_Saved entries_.

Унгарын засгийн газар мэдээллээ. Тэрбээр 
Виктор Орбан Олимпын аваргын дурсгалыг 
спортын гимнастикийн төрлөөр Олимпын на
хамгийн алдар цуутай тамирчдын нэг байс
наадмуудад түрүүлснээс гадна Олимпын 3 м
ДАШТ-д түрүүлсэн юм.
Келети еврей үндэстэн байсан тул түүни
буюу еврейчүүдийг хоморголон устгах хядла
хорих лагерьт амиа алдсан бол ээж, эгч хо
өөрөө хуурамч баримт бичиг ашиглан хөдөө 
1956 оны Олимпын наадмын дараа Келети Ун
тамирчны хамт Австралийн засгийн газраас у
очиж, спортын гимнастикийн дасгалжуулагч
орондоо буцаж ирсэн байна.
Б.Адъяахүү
--
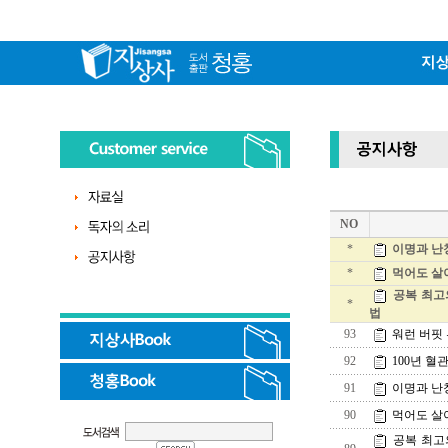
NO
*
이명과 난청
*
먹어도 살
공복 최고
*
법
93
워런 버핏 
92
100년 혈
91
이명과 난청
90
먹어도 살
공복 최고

_Aim of the exercise_.
Tell how many lines in the data hold the string "Келети". Only the number is wanted.

_Solution for this exercise_.
2